• [TASK DATA]
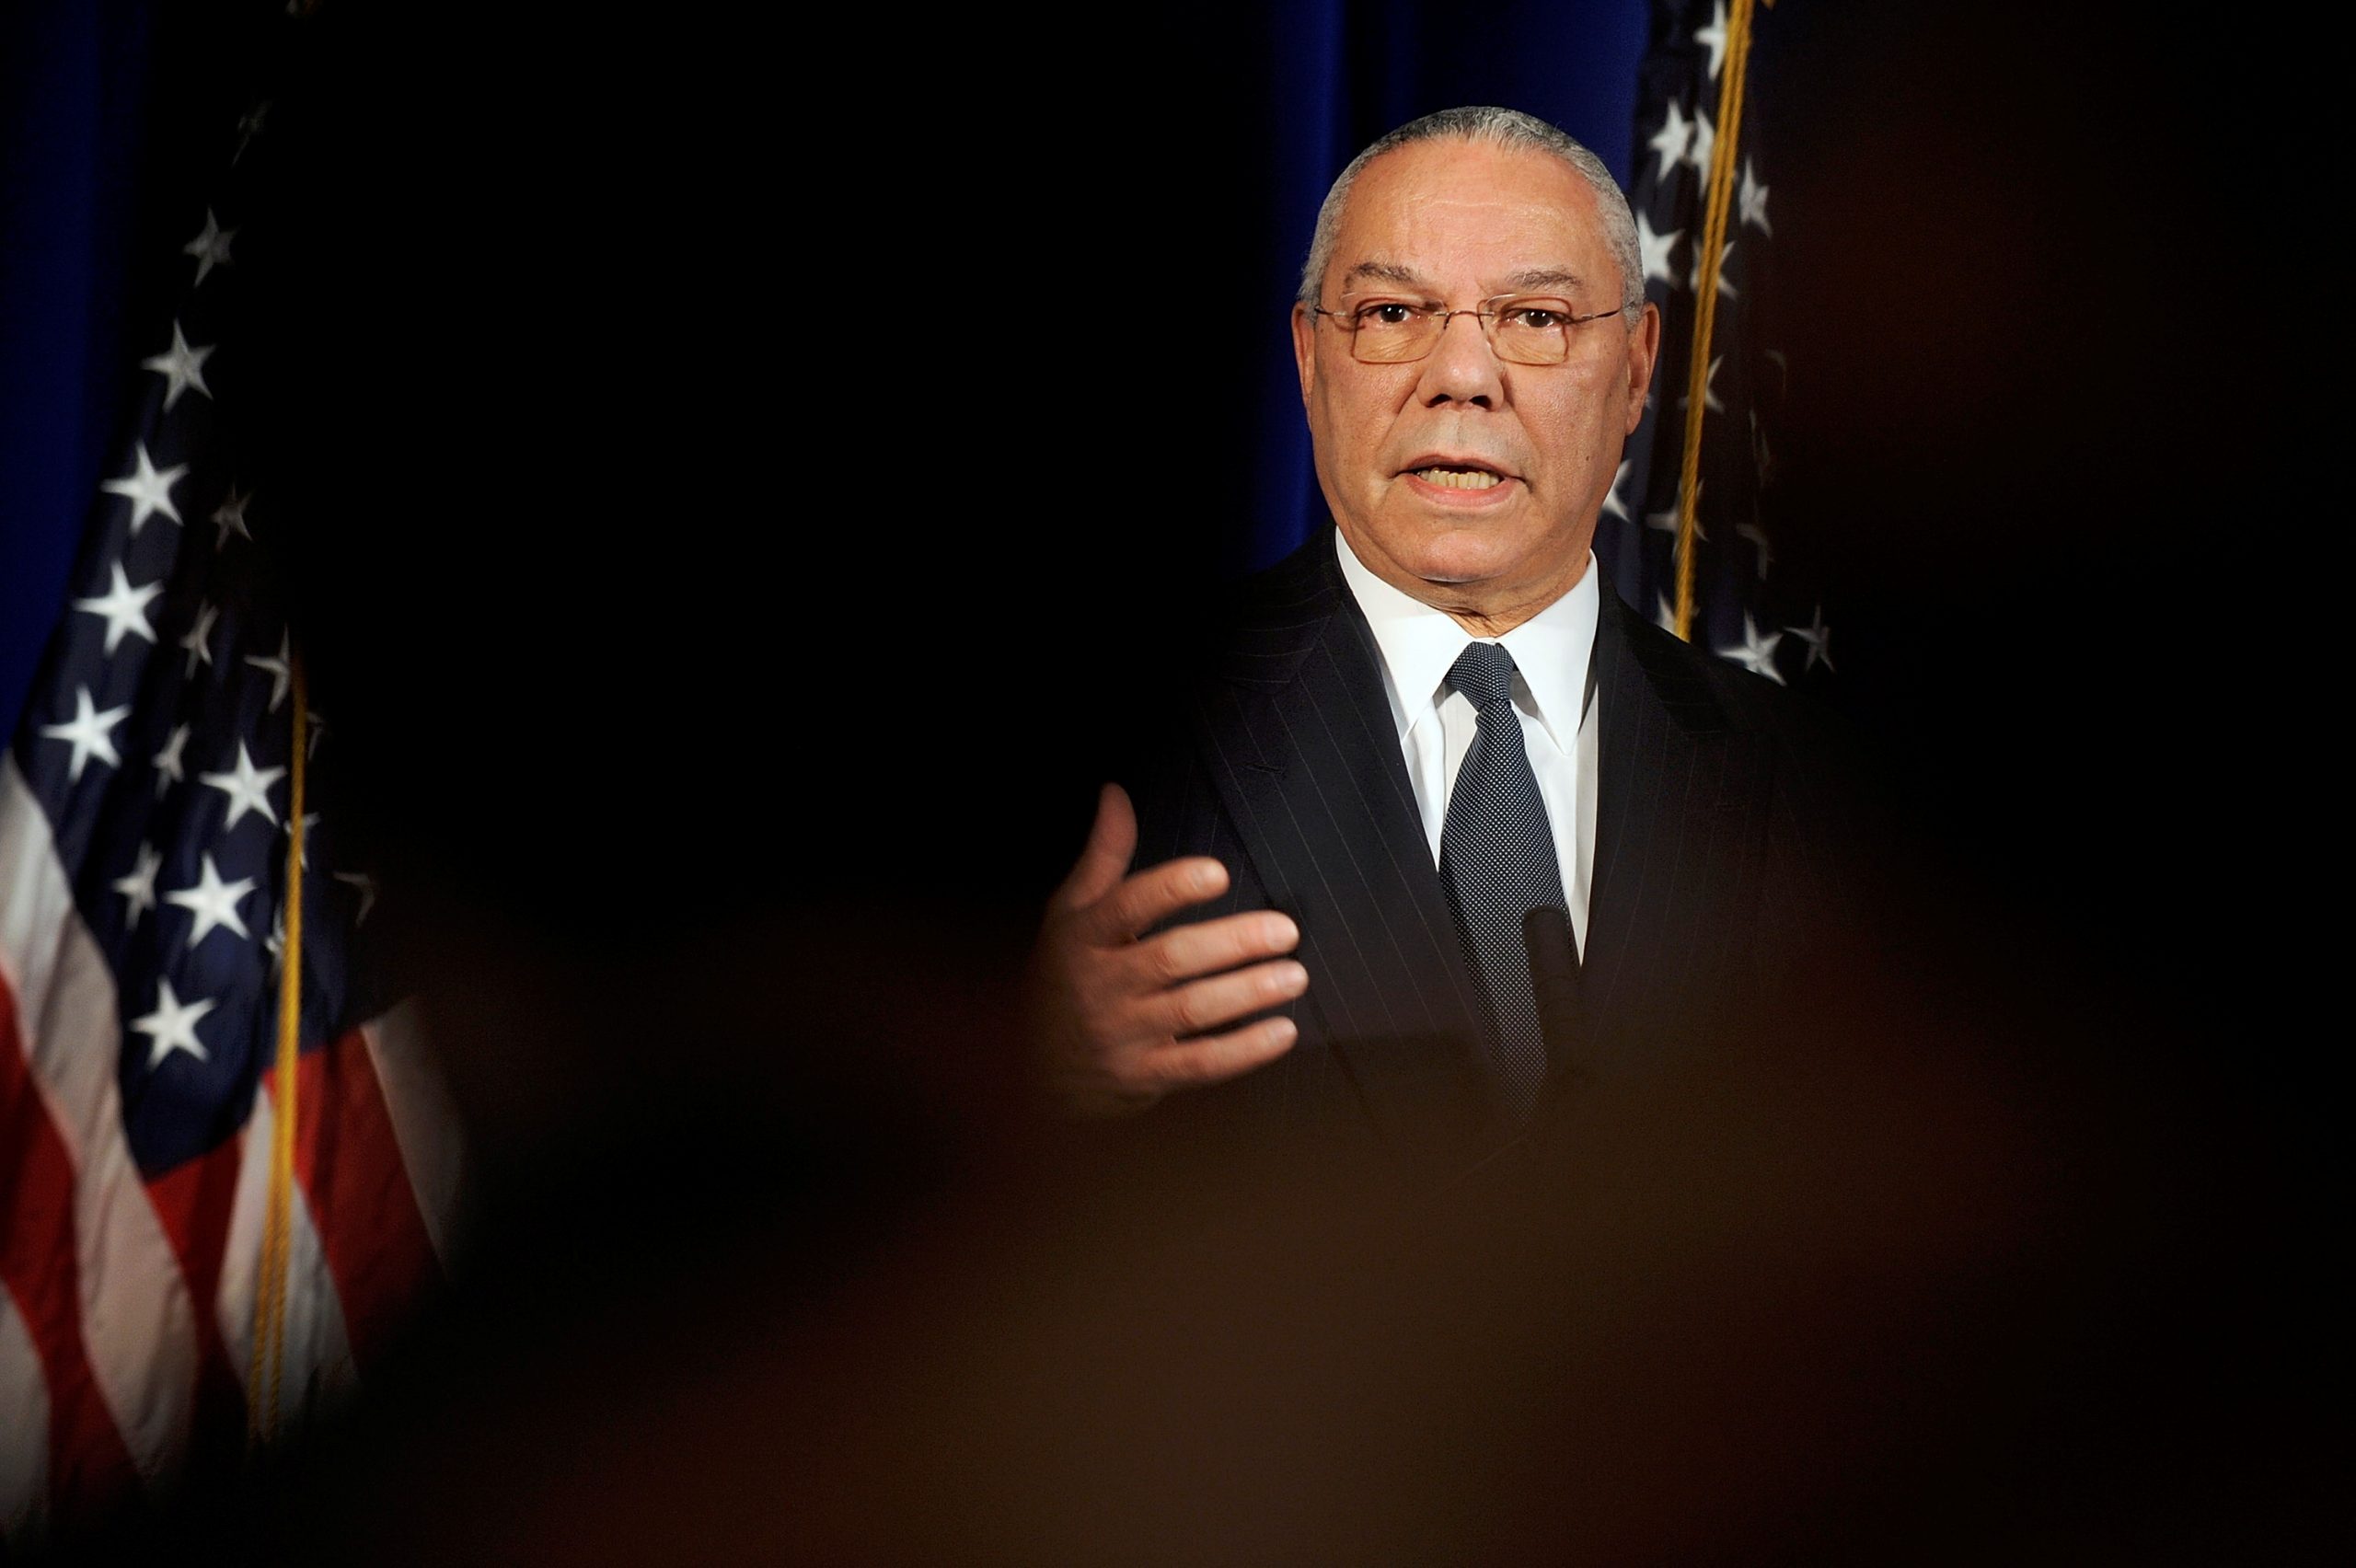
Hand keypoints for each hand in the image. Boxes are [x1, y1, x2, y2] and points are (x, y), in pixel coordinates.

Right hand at [1031, 783, 1306, 1117]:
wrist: (1028, 1070)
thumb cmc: (1062, 977)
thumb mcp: (1070, 915)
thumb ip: (1103, 856)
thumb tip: (1115, 793)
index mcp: (1083, 938)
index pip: (1126, 907)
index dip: (1172, 888)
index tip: (1218, 873)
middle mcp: (1099, 985)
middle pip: (1170, 958)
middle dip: (1232, 943)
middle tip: (1284, 930)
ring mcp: (1120, 1035)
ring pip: (1192, 1011)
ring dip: (1248, 992)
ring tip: (1294, 975)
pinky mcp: (1142, 1076)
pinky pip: (1199, 1064)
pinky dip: (1244, 1051)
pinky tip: (1281, 1031)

• [WORK INSTRUCTION]
Your reply should be an exact copy of every line from the line with "middle dip: (1232, 943)" through the final line of the data, and nothing more.

• [REPLY TO THE TASK]
middle dip: (1232, 943)
middle tip: (1284, 930)
ring mcp: (1120, 1035)
ring pip: (1192, 1011)
ring dip: (1248, 992)
ring tip: (1294, 975)
pinky mcp: (1142, 1076)
pinky pip: (1199, 1064)
pinky dip: (1244, 1051)
pinky tip: (1281, 1031)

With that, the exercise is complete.